Gent, il mercato, agosto 2008. Foto Pasquale Esposito
I risultati videro un arretramento del partito del premier Guy Verhofstadt i Democratici e Liberali Fiamminghi (VLD) con l'11,8% mentre i Cristiano-democratici (CD&V) riportarono un 18,5% (primo partito belga), il Movimento Riformatore il 12,5% (MR), i due partiti socialisti vallone (PS) e fiammingo (SPA) rispettivamente il 10,9% e il 10,3% e il partito separatista Vlaams Belang il 12%.
Passando per un governo provvisorio affidato a Verhofstadt che vide la luce solo alla fine dello scorso anno e che elaborò, attraverso un comitato di saggi, una proposta concreta per le riforme in due fasi successive. La prima prevedeva il trasferimento alle regioni di alcune competenze inerenti espropri, superfici commerciali, alcuni imposte per la politica energetica, per la sicurezza stradale e per le telecomunicazioni. La seconda che avrebbe dovuto essere avviata a luglio 2008 per il passaggio delle dei poteri su lavoro, sanità, fisco, funzione pubblica e procedura penale [7].
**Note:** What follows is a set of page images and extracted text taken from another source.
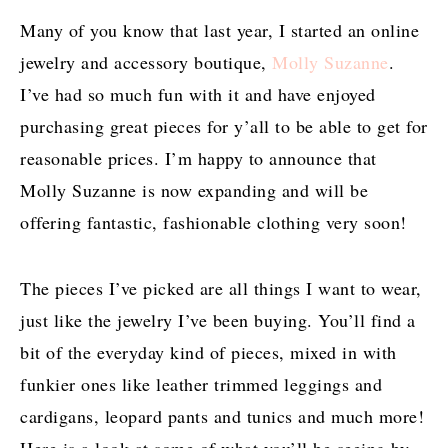
Many of you know that last year, I started an online
jewelry and accessory boutique,
Molly Suzanne
.
I’ve had so much fun with it and have enjoyed
purchasing great pieces for y’all to be able to get for
reasonable prices. I’m happy to announce that
Molly Suzanne is now expanding and will be
offering fantastic, fashionable clothing very soon!
The pieces I’ve picked are all things I want to wear,
just like the jewelry I’ve been buying. You’ll find a
bit of the everyday kind of pieces, mixed in with
funkier ones like leather trimmed leggings and
cardigans, leopard pants and tunics and much more!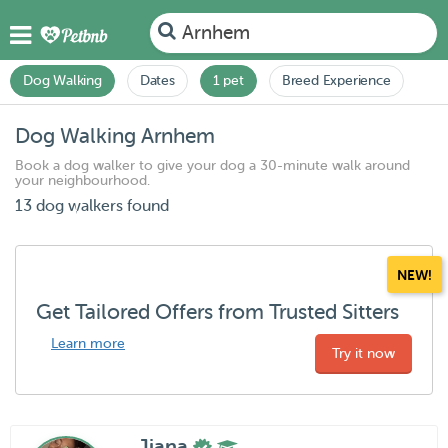
Arnhem
Dog Walking
Dates
1 pet
Breed Experience
Dog Walking Arnhem
Book a dog walker to give your dog a 30-minute walk around
your neighbourhood.
13 dog walkers found
NEW!
Get Tailored Offers from Trusted Sitters
Learn more
Try it now
Jiana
L'accordo prevedeva che Verhofstadt passasse il testimone al suo avversario Yves Leterme capo del CD&V che avrebbe dovuto condurre in porto le riforme e chiudere il periodo id totale instabilità. Ma non c'è mai stata soluzione di sorta anche perché un dei nodi cruciali non era mai stato risolto: il ruolo e l'organizzazione del regione di Bruxelles-Hal-Vilvorde (BHV) dove i francofoni forti della maggioranza linguistica nella capitale vogliono un'estensione mentre i fiamminghi vorrebbero nuove regole a loro favore.
Morale della storia a metà luglio Leterme ha dichiarato il proprio fallimento e quello della sua coalizione composta da cinque partiti fiamminghi e francofoni.
Dopo aver respinto le dimissioni di Leterme il 20 luglio scorso, in un messaggio alla tv, il re Alberto II ha chiesto di reagire a questa situazione affermando <<dobbiamo inventare nuovi modi di vivere insieme nel nostro paese>> [8]. E il 31 luglio ha chiesto ai tre mediatori che aveva designato di prolungare, fino a metà settembre, per trovare nuovi equilibri istituzionali. Vedremo nelle prossime settimane se questi quattordici mesi di crisi avranno una fine e se i belgi saranno ancora uno stato unitario.
Pasquale Esposito
[1] Anna Maria Merlo, “Incidente in Belgio, un atomo tira l'altro”, Il Manifesto 30 agosto 2008, pag. 10; Alberto D'Argenio, “Belgio, incidente nel laboratorio la fuga radioattiva è in città”, La Repubblica, 30 agosto 2008, pag. 23; Enrico Brivio, “Fuga radioattiva, allarme in Belgio”, www.ilsole24ore.com, 30 agosto 2008
[2] Jean Quatremer, “Il lungo crepuscolo del Belgio”, Libération nella traduzione di Internazionale, 7 dicembre 2007, pag. 88
[3] Ian Buruma, “La crisi belga e l'incubo secessione”, nella traduzione di Francesca Santovetti, Il Corriere della Sera, 31 luglio 2008, pag. 34
[4] Lo prevederebbe una cirolare che consente 350 giorni l'anno l'esposizione della bandiera fiamminga, cfr. Martine Dubuisson, “L'exemple flamand, sans doute inique au monde…”, www.lesoir.be, 22 agosto 2008
[5] Laurent Dupuis, “Cote belge ou Vlaamse kust?”, Le Vif, 15-21 agosto 2008, pagg. 20-21
[6] David Charter, “People's power on march to save Belgium“, www.timesonline.co.uk, 19 novembre 2007
[7] Jean-Pierre Stroobants, “Flamands e francophones sont parvenus à un accord sur le premier volet de la reforme de l'Etat”, www.lemonde.fr, 26 febbraio 2008.